▶ _EXTRAIT DU TEXTE_
Les vieux métiers 

La rue Gambetta, c’est l'ancienne rue de la Cure où vit M. Bernard Constantin. Tout le monde l'appelle « Fanus ». C'était un excellent menuisier. Il est maintenant trop âgé pour travailler, mais nous l'apprécions tous ! Fanus est né à Macau, le 12 novembre 1845. Cette rue était si étroite qu'une charrette avait juste la place pour passer ; si on tendait les bras, la main droite touchait la mercerie de Rosa, tandis que la main gauche touchait la pâtisserie de Corinne. L'atelier de Fanus était toujours ouvert. On voit sa fine silhouette aller et venir. Son sourire était gracieux et avenant, ses longs cheveux blancs très soyeux, accompagnaient des yeux malicieux. En passant, on respirait la bonne odeur des ripes et du son de bois... tout doucement, il poussait le rabot. Vlan... Vlan... En rêvant. Il adorait, il travaillait, il pensait constamment à son petit-fils, Pierre Avinen. Pierre Avinen chante, en frac, chapeau haut de forme. Quelle aisance sur la scène. Quel art pour esquisser des pas de danse. Il est très applaudi dans tout le Sud-ouest, en particulier au Casino de Bordeaux, qui est installé place des Quinconces, en plein air. Son répertoire est varié, mais quel art pour chanter la Quarantaine. Il a une façon si cocasse

de bomber son ventre que tout l'auditoire rit. C'est un fervent admirateur de Max Linder,
qu'il imite souvent. Max Linder est né à Ambarès, il fait du cinéma. Dans la région, tous les
cinémas donnent un film de Max Linder. Pierre Avinen ne cherche pas à s’expatrier, mais
il est un chanteur bordelais à succès.

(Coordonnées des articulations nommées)
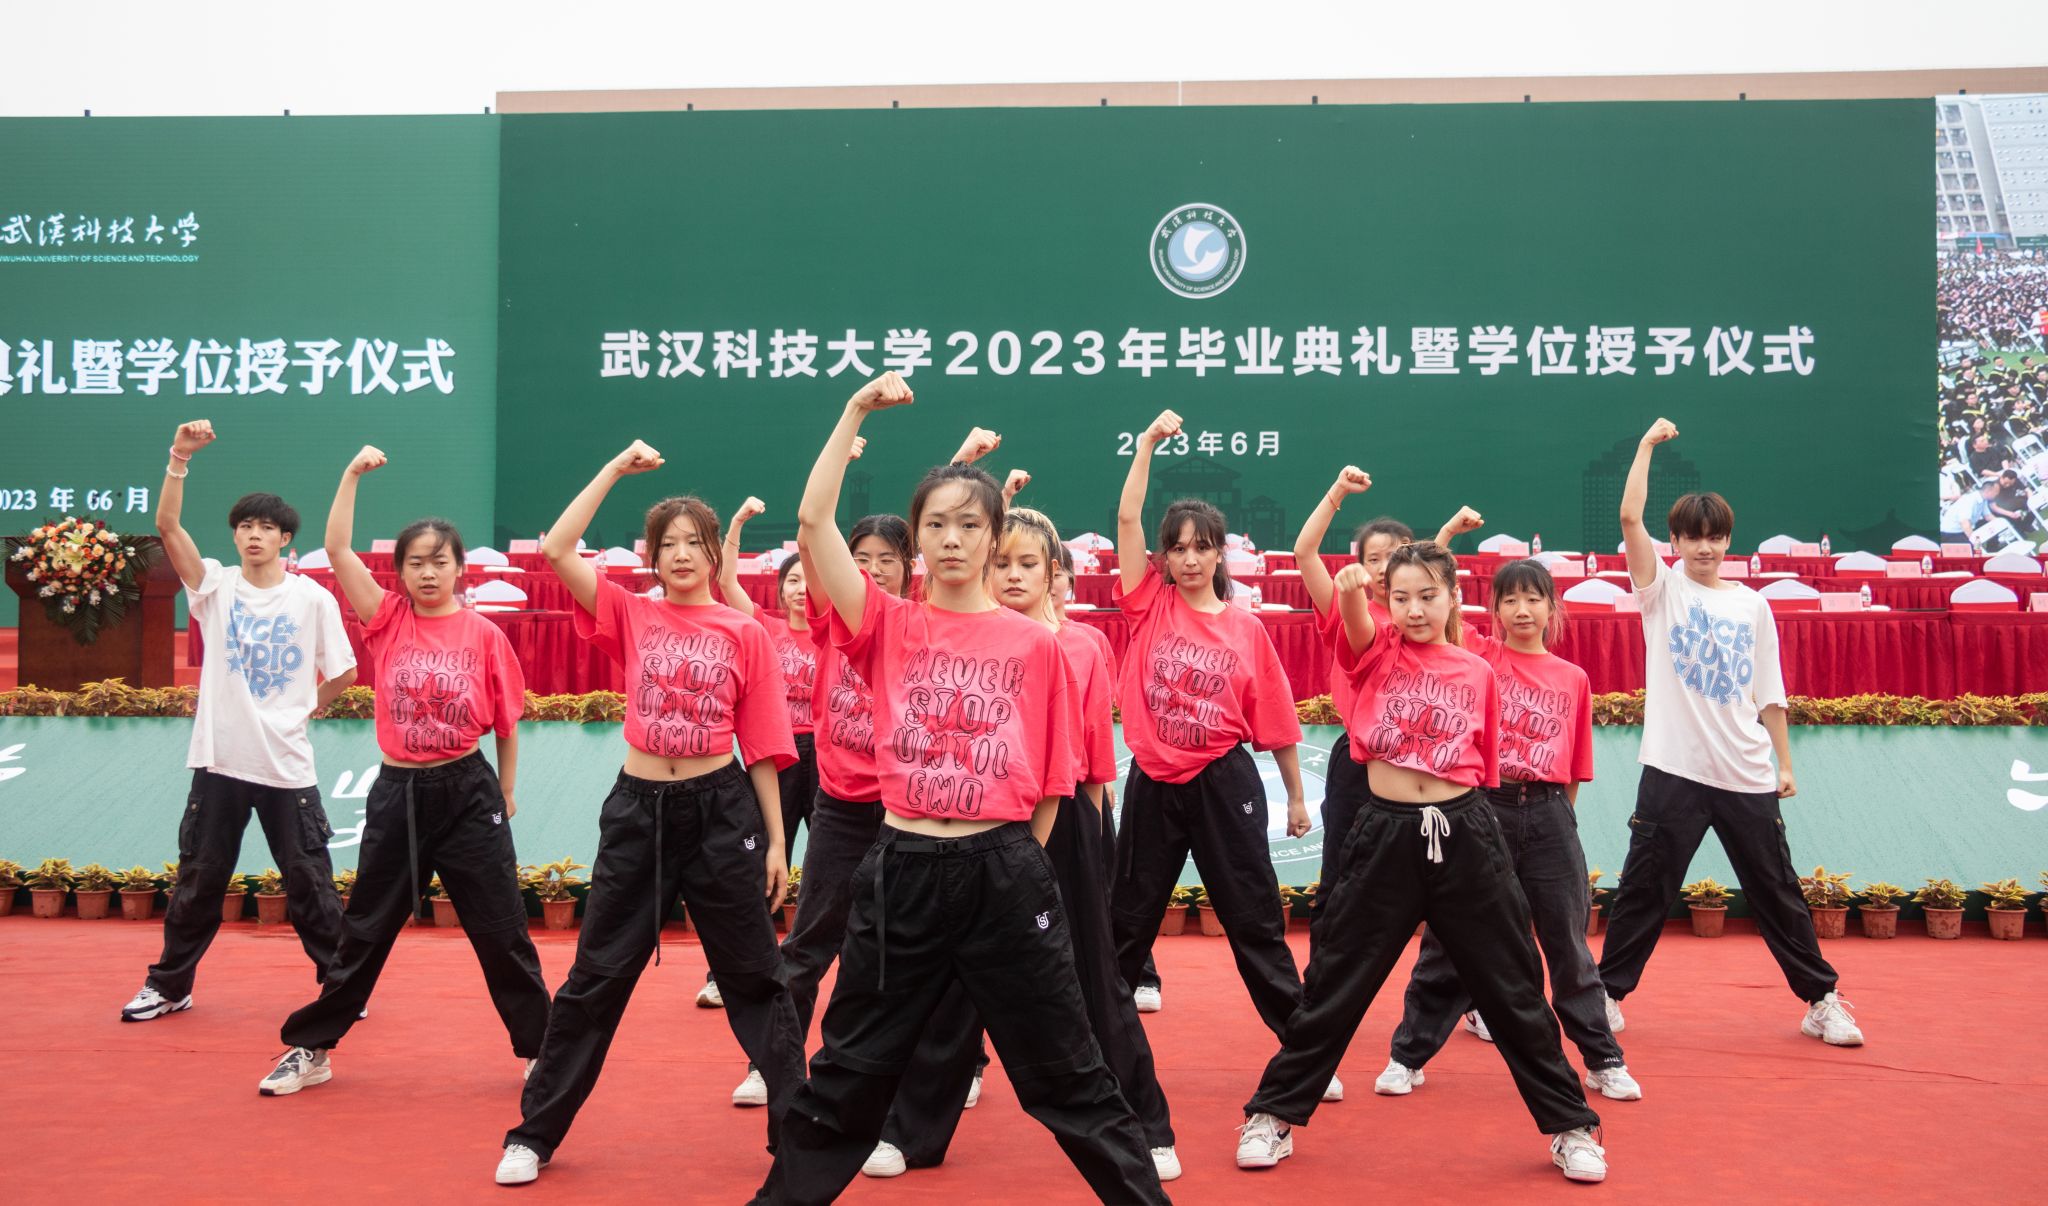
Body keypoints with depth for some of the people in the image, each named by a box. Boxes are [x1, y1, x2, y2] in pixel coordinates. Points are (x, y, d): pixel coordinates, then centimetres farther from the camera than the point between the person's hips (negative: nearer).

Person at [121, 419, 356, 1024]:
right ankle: (169, 985, 28)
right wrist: (180, 458, -21)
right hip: (220, 762, 2)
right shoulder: (214, 585, 0)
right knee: (198, 881, 13)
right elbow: (167, 525, -12)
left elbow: (342, 673, 4)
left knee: (310, 884, 6)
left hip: (287, 765, -2)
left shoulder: (314, 599, -4)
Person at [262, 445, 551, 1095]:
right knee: (365, 930, 13)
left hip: (468, 792, -2)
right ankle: (310, 1050, 26)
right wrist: (353, 473, -11)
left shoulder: (484, 634, -4)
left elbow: (507, 723, 4)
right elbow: (337, 549, -9)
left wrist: (505, 793, 7)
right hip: (397, 792, 2)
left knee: (501, 931, 3)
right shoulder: (387, 620, 0)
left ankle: (541, 1051, 16)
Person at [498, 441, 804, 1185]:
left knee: (754, 978, 7)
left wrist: (776, 842, -1)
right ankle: (534, 1134, 21)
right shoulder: (629, 616, 2)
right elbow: (556, 549, -10)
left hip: (721, 810, -1)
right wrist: (617, 469, -8)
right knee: (596, 978, 9)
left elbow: (762, 746, 0)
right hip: (638, 810, 1)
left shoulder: (744, 633, -1)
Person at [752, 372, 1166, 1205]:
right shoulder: (888, 626, 2)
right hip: (901, 871, 1)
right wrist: (856, 413, -9)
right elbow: (813, 520, -10)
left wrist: (1012, 865, 1)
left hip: (1004, 873, -1)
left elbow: (1049, 783, 4)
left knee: (1066, 1073, 8)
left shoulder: (1035, 645, 0)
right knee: (849, 1071, 15)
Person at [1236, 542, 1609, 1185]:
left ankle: (1572, 1126, 22)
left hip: (1464, 835, 1)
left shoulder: (1478, 672, 5)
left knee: (1512, 988, 8)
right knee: (1334, 985, 7)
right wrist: (1352, 591, -45)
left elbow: (1484, 768, 12)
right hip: (1385, 833, -1)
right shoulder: (1377, 650, 1)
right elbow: (1356, 621, -24)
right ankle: (1272, 1115, 20)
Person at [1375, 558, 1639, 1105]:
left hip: (1549, 814, 2)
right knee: (1450, 939, 5)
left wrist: (1560, 817, 8)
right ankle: (1407, 1057, 15)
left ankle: (1604, 1061, 21)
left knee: (1568, 943, 8)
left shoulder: (1574, 678, 8)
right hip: (1483, 808, -1)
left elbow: (1575, 767, 12)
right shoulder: (1478, 654, 3)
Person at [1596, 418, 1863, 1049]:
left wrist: (1785, 763, 7)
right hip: (1673, 771, -2)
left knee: (1777, 891, 9)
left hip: (1746, 777, 2)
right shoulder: (1662, 589, 1)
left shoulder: (1753, 606, 9)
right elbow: (1629, 518, -13)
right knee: (1643, 891, 2)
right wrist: (1648, 444, -8)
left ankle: (1822, 999, 21)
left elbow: (1769, 694, 11)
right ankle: (1609, 994, 15)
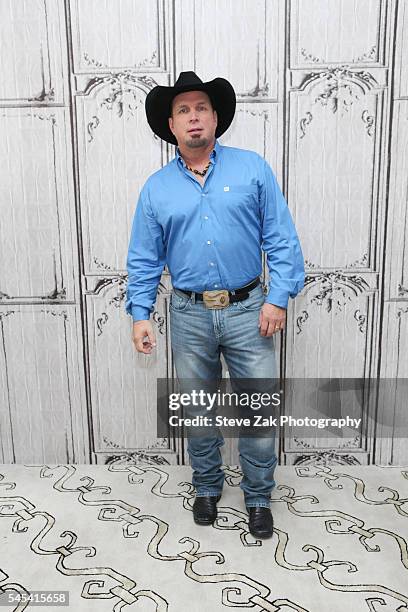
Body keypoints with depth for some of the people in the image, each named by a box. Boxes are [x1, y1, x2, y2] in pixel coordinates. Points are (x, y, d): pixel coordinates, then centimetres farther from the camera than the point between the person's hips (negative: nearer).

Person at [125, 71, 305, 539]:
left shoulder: (253, 168, 0)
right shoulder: (156, 188, 5)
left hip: (248, 311, -1)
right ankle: (206, 488, 38)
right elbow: (144, 259, 6)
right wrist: (139, 314, -2)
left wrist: (278, 297, -10)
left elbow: (282, 239, -2)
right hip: (189, 316, 2)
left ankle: (258, 497, 29)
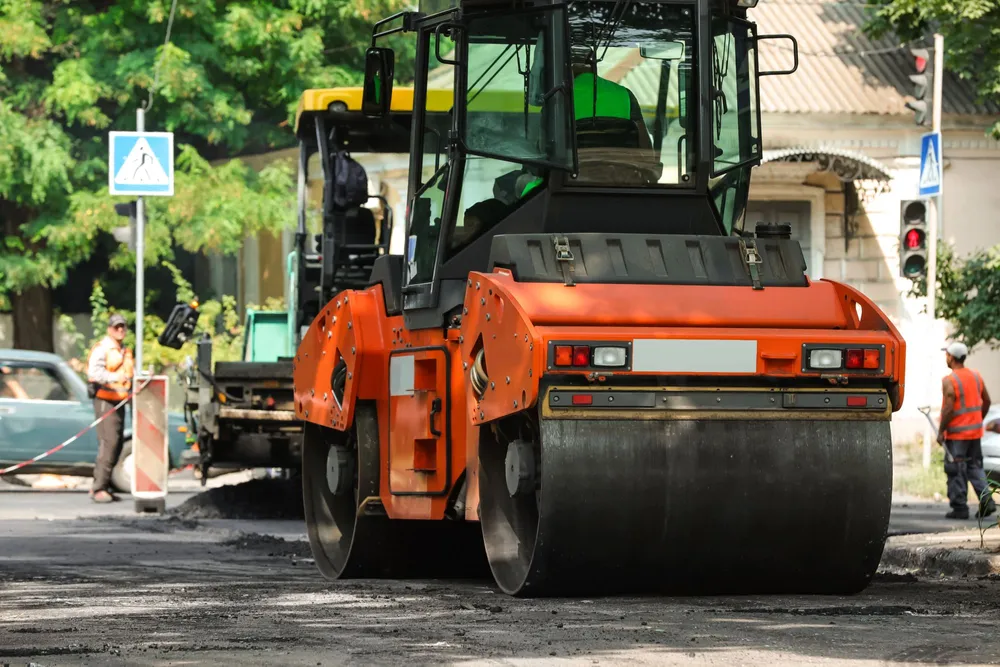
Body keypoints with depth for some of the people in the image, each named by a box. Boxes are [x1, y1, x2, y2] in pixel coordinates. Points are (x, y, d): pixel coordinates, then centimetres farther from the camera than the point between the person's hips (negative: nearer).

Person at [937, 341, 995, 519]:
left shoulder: (949, 381, -16)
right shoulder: (976, 376, 5)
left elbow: (948, 409, -20)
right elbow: (986, 401, 12)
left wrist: (941, 432, -11)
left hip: (957, 433, -7)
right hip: (975, 431, 7)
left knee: (956, 471, 1)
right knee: (975, 467, 15)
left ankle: (960, 507, 3)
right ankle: (986, 501, 1)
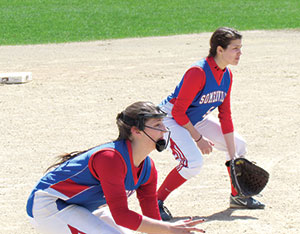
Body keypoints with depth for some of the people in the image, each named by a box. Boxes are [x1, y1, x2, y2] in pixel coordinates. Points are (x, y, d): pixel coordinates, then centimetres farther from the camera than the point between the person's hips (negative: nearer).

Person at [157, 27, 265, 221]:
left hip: (197, 120, 9)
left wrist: (233, 157, -1)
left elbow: (225, 116, 1)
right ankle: (156, 202, -13)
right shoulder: (198, 72, -31)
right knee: (193, 162, -29)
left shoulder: (226, 75, -4)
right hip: (171, 118, -9)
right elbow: (178, 112, -26)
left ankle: (237, 196, 29)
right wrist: (198, 138, -18)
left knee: (239, 145, 11)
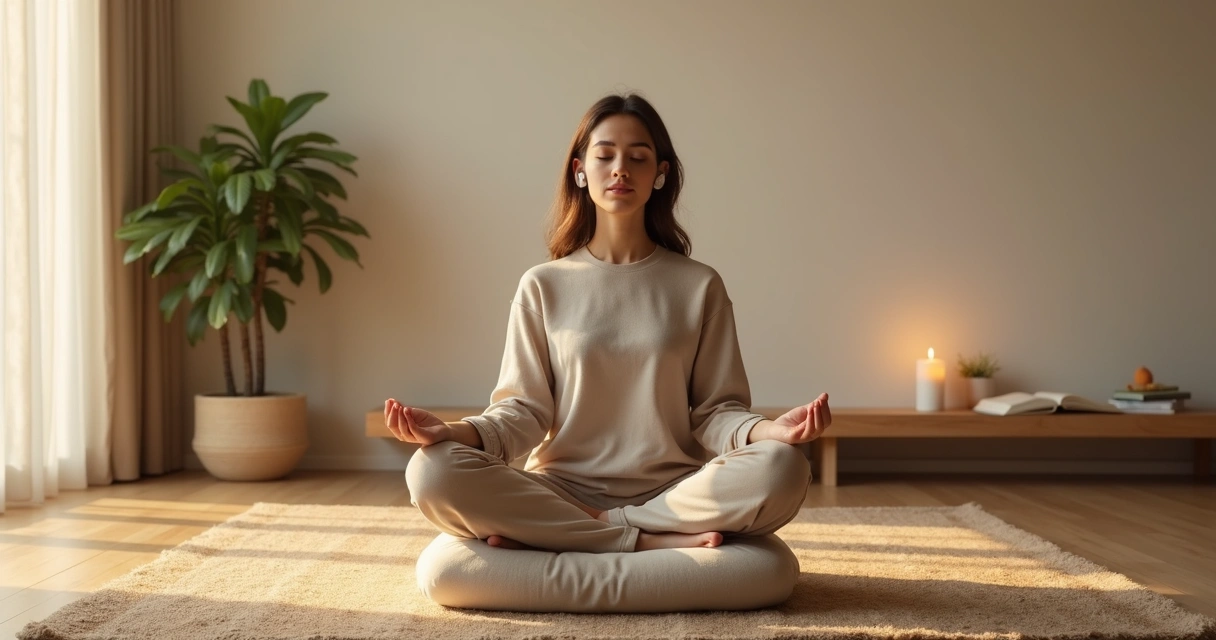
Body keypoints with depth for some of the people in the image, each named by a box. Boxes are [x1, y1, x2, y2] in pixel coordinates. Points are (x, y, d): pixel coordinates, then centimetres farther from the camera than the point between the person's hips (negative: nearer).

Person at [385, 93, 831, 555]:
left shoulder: (699, 286, 7)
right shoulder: (543, 286, 7)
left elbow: (714, 412, 3)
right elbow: (525, 409, 2)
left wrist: (768, 430, -19)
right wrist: (455, 432, -18)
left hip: (673, 493, 1)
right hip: (562, 490, 0)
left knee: (782, 470, -31)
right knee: (433, 473, -28)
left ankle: (549, 535, -21)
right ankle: (653, 542, -23)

▶ _ÉNONCÉ DU PROBLÈME_
Répondez à ces questions sur le texte consacré aux vieux métiers :
1. Quel était l'ancien nom de la rue Gambetta ?
2. Où et quand Fanus est-il né ?
3. Dans quelle ville Max Linder est-il né ?
Les données n'ont aucun rôle à jouer ici.

▶ _TÂCHE ACCOMPLIE_
1. La rue Gambetta s'appelait autrefois la rue de la Cure.
2. Fanus est né à Macau, le 12 novembre 1845.
3. Max Linder est né à Ambarès.